Shares of Intel surged +3.4% in pre-market to $99.06, flirting with all-time highs, after Bloomberg reported that Apple has held exploratory discussions about using Intel to produce the main processors for its devices in the U.S., offering a secondary option beyond longtime partner TSMC. The stock, which traded as low as $18.97 just a year ago, now carries a market cap near $500 billion — pricing in a foundry transformation that has yet to produce a single external dollar of revenue at scale.

• Apple Needs a Backup, Not a Replacement. Bloomberg notes Intel and Samsung "can't reliably offer the type of production and scale" that made TSMC dominant , and Apple executives raised concerns about reliability and production scale as the main factors any alternative must address.

Neither effort has resulted in any orders so far. For Intel shareholders, this is validation of direction — not guaranteed revenue.
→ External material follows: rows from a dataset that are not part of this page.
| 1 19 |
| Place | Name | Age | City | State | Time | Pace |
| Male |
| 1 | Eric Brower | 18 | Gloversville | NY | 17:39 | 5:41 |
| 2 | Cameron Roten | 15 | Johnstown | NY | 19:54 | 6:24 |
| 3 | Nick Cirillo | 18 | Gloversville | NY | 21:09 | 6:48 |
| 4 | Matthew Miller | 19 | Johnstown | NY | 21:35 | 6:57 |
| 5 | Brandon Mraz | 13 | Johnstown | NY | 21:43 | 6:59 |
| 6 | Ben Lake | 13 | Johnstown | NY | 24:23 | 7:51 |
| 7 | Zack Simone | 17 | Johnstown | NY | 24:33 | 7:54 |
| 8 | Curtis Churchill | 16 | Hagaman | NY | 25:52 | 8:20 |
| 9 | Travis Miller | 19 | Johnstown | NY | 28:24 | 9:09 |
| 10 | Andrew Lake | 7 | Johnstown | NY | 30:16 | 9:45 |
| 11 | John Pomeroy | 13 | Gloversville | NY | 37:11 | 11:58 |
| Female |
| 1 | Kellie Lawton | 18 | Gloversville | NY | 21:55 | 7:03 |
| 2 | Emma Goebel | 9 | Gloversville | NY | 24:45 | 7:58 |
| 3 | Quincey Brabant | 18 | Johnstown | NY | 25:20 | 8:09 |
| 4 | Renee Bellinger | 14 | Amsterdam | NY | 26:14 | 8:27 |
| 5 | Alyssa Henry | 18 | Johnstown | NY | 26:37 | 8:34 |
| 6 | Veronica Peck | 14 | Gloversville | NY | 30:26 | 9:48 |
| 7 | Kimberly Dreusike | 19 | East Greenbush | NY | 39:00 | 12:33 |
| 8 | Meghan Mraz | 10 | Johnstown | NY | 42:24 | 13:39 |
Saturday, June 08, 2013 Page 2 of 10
• The Foundry Still Loses Billions. These talks come while Intel is still posting net losses, guiding to Q1 2026 revenue of $11.7B–$12.7B and an earnings-per-share loss of $0.21.

Intel's Foundry segment posted an operating loss of roughly $7 billion in 2023, followed by multi-billion-dollar losses through 2024 and 2025. Filling those expensive factories with paying customers is essential — Apple would be the ultimate anchor tenant — but until orders are signed, losses persist.
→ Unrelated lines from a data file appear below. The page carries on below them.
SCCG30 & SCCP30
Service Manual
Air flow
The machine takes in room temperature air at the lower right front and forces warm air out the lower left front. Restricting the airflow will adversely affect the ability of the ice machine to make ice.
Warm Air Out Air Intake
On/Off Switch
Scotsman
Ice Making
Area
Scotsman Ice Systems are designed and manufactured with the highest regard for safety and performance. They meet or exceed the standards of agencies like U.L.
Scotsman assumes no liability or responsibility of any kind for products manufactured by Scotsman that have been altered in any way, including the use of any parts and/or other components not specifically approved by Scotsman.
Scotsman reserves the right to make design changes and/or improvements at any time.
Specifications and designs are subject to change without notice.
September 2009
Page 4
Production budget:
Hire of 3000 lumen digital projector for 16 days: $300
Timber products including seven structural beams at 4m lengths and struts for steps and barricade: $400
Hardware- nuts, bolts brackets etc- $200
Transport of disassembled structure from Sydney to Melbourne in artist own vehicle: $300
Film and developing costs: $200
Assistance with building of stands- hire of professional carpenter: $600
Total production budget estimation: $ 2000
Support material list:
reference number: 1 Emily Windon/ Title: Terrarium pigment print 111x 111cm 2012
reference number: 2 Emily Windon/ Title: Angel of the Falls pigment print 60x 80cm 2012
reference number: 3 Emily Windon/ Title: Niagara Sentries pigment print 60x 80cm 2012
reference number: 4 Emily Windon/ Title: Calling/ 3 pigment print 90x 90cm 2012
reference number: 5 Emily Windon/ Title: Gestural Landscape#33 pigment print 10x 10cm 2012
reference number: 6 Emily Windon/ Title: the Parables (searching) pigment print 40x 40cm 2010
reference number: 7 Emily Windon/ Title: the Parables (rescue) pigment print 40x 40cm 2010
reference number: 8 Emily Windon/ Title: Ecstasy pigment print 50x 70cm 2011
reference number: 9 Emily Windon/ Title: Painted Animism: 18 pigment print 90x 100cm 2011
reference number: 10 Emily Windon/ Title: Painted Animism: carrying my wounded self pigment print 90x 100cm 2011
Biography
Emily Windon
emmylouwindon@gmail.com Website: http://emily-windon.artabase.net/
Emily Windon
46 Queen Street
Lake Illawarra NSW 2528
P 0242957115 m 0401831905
• Low-End Chips First Could Mean 15–20 Million Units by 2027. Apple is reportedly in line to use Intel's advanced manufacturing process for low-end Mac and iPad chips starting in 2027. Analyst Ming-Chi Kuo projected annual shipments of 15–20 million units in 2026 and 2027 — meaningful volume, but a fraction of Apple's total. Intel would handle the base-level chips, while TSMC continues producing higher-end variants.
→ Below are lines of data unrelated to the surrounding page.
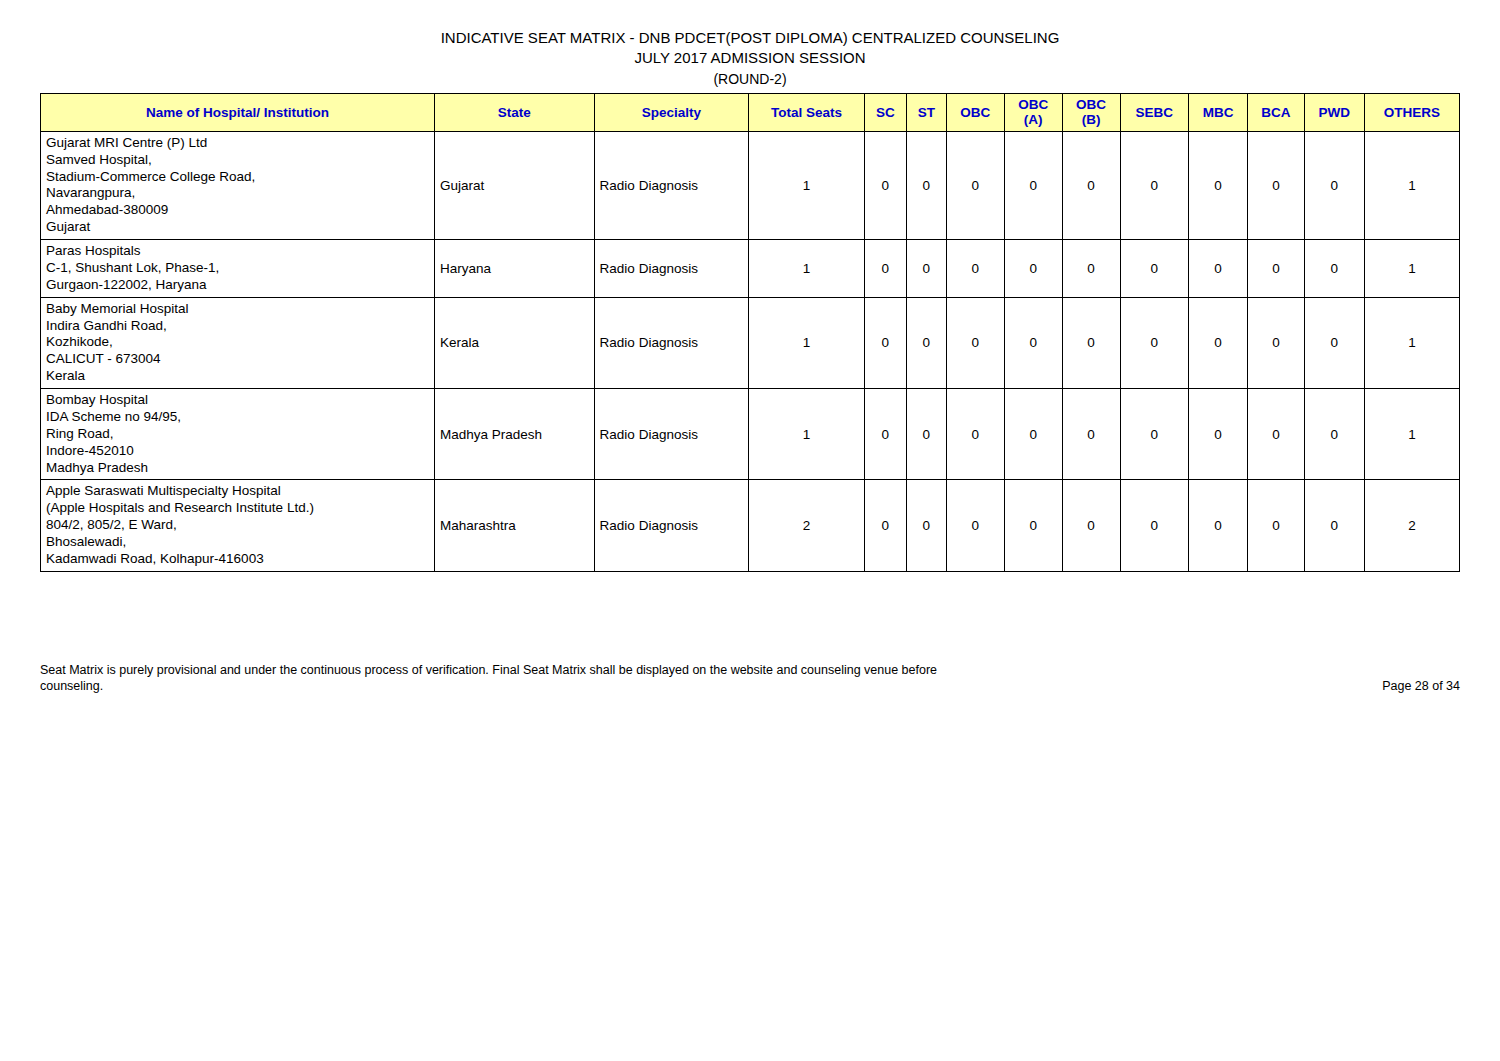INDICATIVE SEAT MATRIX - DNB PDCET(POST DIPLOMA) CENTRALIZED COUNSELING
JULY 2017 ADMISSION SESSION
(ROUND-2)
| Name of Hospital/ Institution | State | Specialty | Total Seats | SC | ST | OBC | OBC (A) | OBC (B) | SEBC | MBC | BCA | PWD | OTHERS |
| --- | --- | --- | --- | --- | --- | --- | --- | --- | --- | --- | --- | --- | --- |
| Gujarat MRI Centre (P) Ltd Samved Hospital, Stadium-Commerce College Road, Navarangpura, Ahmedabad-380009 Gujarat | Gujarat | Radio Diagnosis | 1 | 0 | 0 | 0 | 0 | 0 | 0 | 0 | 0 | 0 | 1 |
| Paras Hospitals C-1, Shushant Lok, Phase-1, Gurgaon-122002, Haryana | Haryana | Radio Diagnosis | 1 | 0 | 0 | 0 | 0 | 0 | 0 | 0 | 0 | 0 | 1 |
| Baby Memorial Hospital Indira Gandhi Road, Kozhikode, CALICUT - 673004 Kerala | Kerala | Radio Diagnosis | 1 | 0 | 0 | 0 | 0 | 0 | 0 | 0 | 0 | 0 | 1 |
| Bombay Hospital IDA Scheme no 94/95, Ring Road, Indore-452010 Madhya Pradesh | Madhya Pradesh | Radio Diagnosis | 1 | 0 | 0 | 0 | 0 | 0 | 0 | 0 | 0 | 0 | 1 |
| Apple Saraswati Multispecialty Hospital (Apple Hospitals and Research Institute Ltd.) 804/2, 805/2, E Ward, Bhosalewadi, Kadamwadi Road, Kolhapur-416003 | Maharashtra | Radio Diagnosis | 2 | 0 | 0 | 0 | 0 | 0 | 0 | 0 | 0 | 0 | 2 |
Seat Matrix is purely provisional and under the continuous process of verification. Final Seat Matrix shall be displayed on the website and counseling venue before counseling. Page 28 of 34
• A $500B Bet That Needs Execution, Not Headlines. Over the past 52 weeks, INTC has traded between $18.97 and $100.53 — a range that reflects enormous uncertainty. Morningstar pegs Intel's fair value at just $51, meaning the stock trades at an 856% premium.

Intel is up 28% year-to-date in 2026 on top of an 84% rise last year , fueled by AI server demand and a 9.9% U.S. government equity stake. The Apple headline adds fuel, but signed contracts — not exploratory talks — are what will justify the valuation.

Bottom line: Apple's interest is the strongest signal yet that Intel's factory ambitions are credible. But at $99, the stock is priced for a future where everything goes right.